Curious about intermediate mean between arithmetic and geometric, I noticed that all follow pattern
$M(\space f \space,\space x[1,2,...,n] \space,\space w[1,2,...,n] \space)=f^{-1}(\frac{w[1]\space*\space f(x[1]) \space+\space w[2]\space*\space f(x[2]) \space+\space ... \space+\space w[n]\space*\space f(x[n])}{w[1] \space+\space w[2] \space+\space ... \space+\space w[n]})$.
Arithmetic has $f=I=ln^0$, geometric, $f=ln=ln^1$. What would be intermediate of $ln^0$ and $ln^1$? I think it's $\sqrt{ln}$, ie functional square root (https://en.wikipedia.org/wiki/Functional_square_root).

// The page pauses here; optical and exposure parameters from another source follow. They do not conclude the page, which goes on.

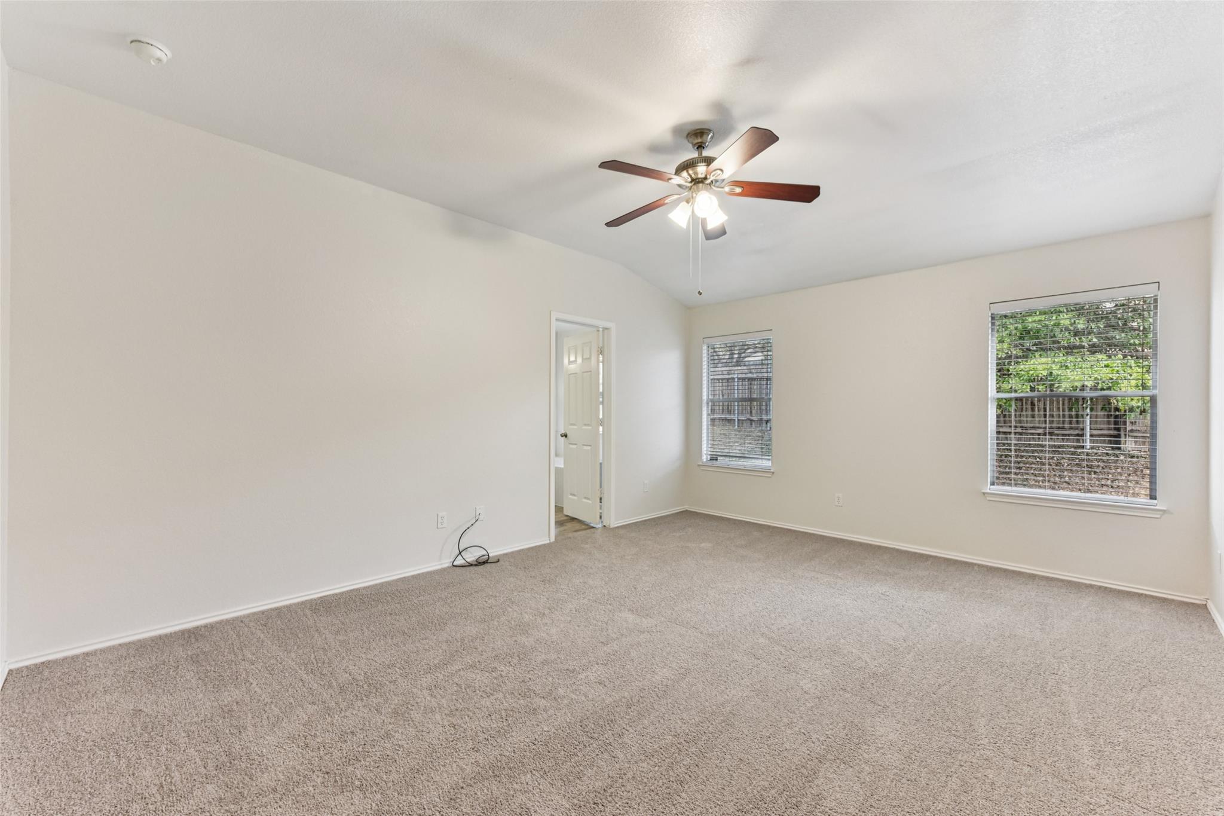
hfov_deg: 100.4
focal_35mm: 15
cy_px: 408
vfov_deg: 77.3
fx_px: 510
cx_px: 612
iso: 800
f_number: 8
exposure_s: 1/40
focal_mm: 15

This falls on composite functions, more specifically finding $f$ such that $f\circ f=ln$.
There are a lot of possibilities but not all like taylor series with continuous derivatives, eg half-exponential (https://en.wikipedia.org/wiki/Half-exponential_function) with conditional branches and discontinuous second derivative. Comparing taylor series of $F$ and $f\circ f$ makes me think that maybe there is an official $f$ to be finded.
Even doesn't exists closed formula, can we find the taylor series up to a arbitrary degree of a half iteration function? If no, how to find a formula with at least the continuous derivatives of our preference?

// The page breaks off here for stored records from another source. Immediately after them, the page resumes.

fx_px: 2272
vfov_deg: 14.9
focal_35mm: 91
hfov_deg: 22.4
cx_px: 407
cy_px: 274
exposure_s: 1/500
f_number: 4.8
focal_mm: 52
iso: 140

For now I don't know about taylor series of $F=f\circ f$ but if can then may be converted to closed form with generator function. Since it is like $\sqrt{exp}$, $\sqrt{ln}$, ..., we can see the link https://en.wikipedia.org/wiki/Half-exponential_function with more attention.

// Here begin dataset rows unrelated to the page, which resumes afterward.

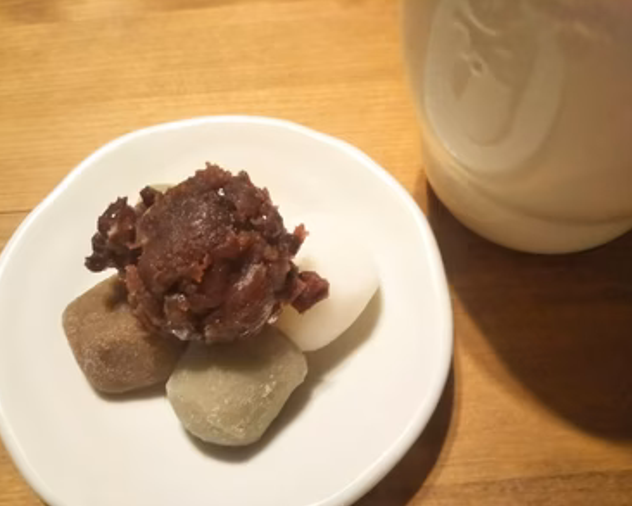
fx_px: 599
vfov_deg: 45.8
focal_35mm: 32
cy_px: 254
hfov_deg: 55.6
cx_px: 288
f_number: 2.2
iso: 250
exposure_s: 1/20
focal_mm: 4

We can understand it like this: as with $F=exp$, POSSIBLY if another $F$ is an increasing continuous bijector then there is $f$ such that $F=f\circ f$ and
$f(x) = \begin{cases} F^{-1}(f(F(x))) & x<A \\ g(x) & A\leq x\leq B \\F(g^ {-1}(x)) & B<x\leq C \\ F^{-1}(f(F(x))) & C<x \end{cases}$
where $g:[A,B]\to [B,C]$ is increasing continuous bijector. If we understand how this recursion works, we can also "define this possibility" better.
To be continued...
If you give me a better answer than what I'm thinking (in advance), I'll accept it as the solution.